Изменить размер шрифта - +
На это автор не соглашался.

Первую часть книги Зибург посвятил Жанне д'Арк, которую считал основательницей современной Франции. Казалось бы, в духе «Aсtion française», объявившего Орлеанскую деву своей покровительницей. Моррас делал акцент на ее монархизме, борьбе за восстановление законной королевской власти: «Самая патриотичная черта деяний Жанны д'Арк – легитимизм» (JLN, 58). Немецкий автор видел в ней создательницу национального самосознания, отождествлявшего с Богом не просто Францию, но только Францию. «Любой путь к сердцу французского бытия должен начинаться от Жанны» (SDF, 28). Эти слова могли понравиться Моррасу, но предшествующие им привели бы в ужас: «Понять, что “Марсельеза” продолжает молитвы Жанны, – значит понять Францию» (SDF, 28). Не принял бы Моррас и тезис о том, что революция и наполеоновские войны – очередное воплощение исключительности Франции как «носителя и законного защитника цивилизации», каковым она претендовала быть во все исторические периоды, хоть и в разных формах (SDF, 71–73, 96–100).
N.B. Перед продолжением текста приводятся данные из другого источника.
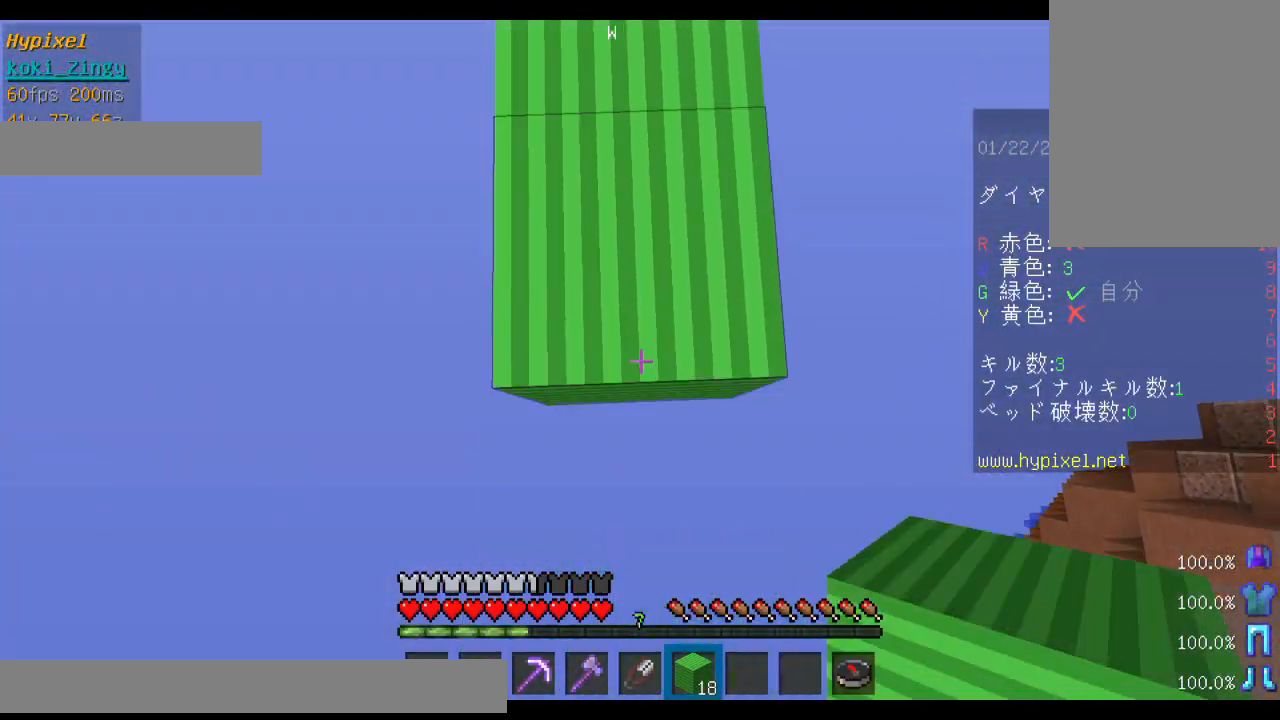
{"keys": ["s", "shift"], "mouse": [], "events": [[200, "mouse_right", "down"], [333, "mouse_right", "up"]]}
Зибург не первым отметил отсутствие у французов расового сознания. По его словам, «можно стать французом, как можно креститься»: «Быть французом – не значит принадлежать к расе, которую отличают одинаковый цвет волос, форма черепа или инстинкты; это значит иметь одинаковое представление о национальном духе, чувствовать себя наследником, исполнителем и продолжателем Рима и латинского мира. <…> Достаточно одного поколения, чтобы сделать из еврея с Востока “чистокровного” француза. <…> По той же причине во Франции не может развиться инстинктивное неприятие цветных рас» (SDF, 76–79). «Антисемитизм – недостаток слабых народов, которым не хватает личностей и которые остаются подвержены коллективному ужасу, каким отмечен весь период Средневековья, – парировал в год прихода Гитлера к власти Жорж Сюарес, брианист и будущий «коллаборант». – Антисемитизм не существует во Франции, потому что Франция сильна, а ее дух уравновешен».

А как же отношение к «метекам»? «Презренному “метеку” достаточно один раз во все горло крикнуть “Да здравствует Франция!”, чтобы его произвели в ранг собрата-латинянина» (SDF, 82). Однако «иностранец, столь необходимый этой стране экономически, никогда не будет любим, но лишь терпим. Француз видит в нем нахлебника, а не дающего» (SDF, 123). Присущие французам вкус и умение жить восхищали автора, но рядом с ними он видел недостаток трудовой этики: «Немецкая пословица “Труд облагораживает” здесь непонятна» (SDF, 159), – и отсутствие стремления к развитию. «В глазах Франции немцы – прежде всего народ порыва и стремления вперед. В этом вся проблема» (SDF, 145).

«Бог во Франции» написан для соотечественников, поэтому германская, точнее, франко-германская, тема занимает в книге важное место. Моррас мог согласиться, хотя бы в душе, со словами: «Борьба, которую Франция ведет ради сохранения своей монополии на цивилизацию, во всем направлена против нас. <…> Нас судят – и осуждают, – меряя французской меркой» (SDF, 257–258). Но автор напомнил: «Не следует забывать, что под враждой между Францией и Германией скрывается более глубокая вражда – между Францией и миром. <…> Позиция Франции в отношении Германии – это и позиция в отношении будущего» (SDF, 257, 317). Во время войны «народы в последний раз согласились с притязанием Франции представлять человеческую цивилизацию», но в послевоенной Европе, где набирает силу стремление к «всеобщей солидарности, исключающей духовное и политическое господство одной конкретной страны», она остается фактором разобщения и причиной конфликтов (SDF, 262–266).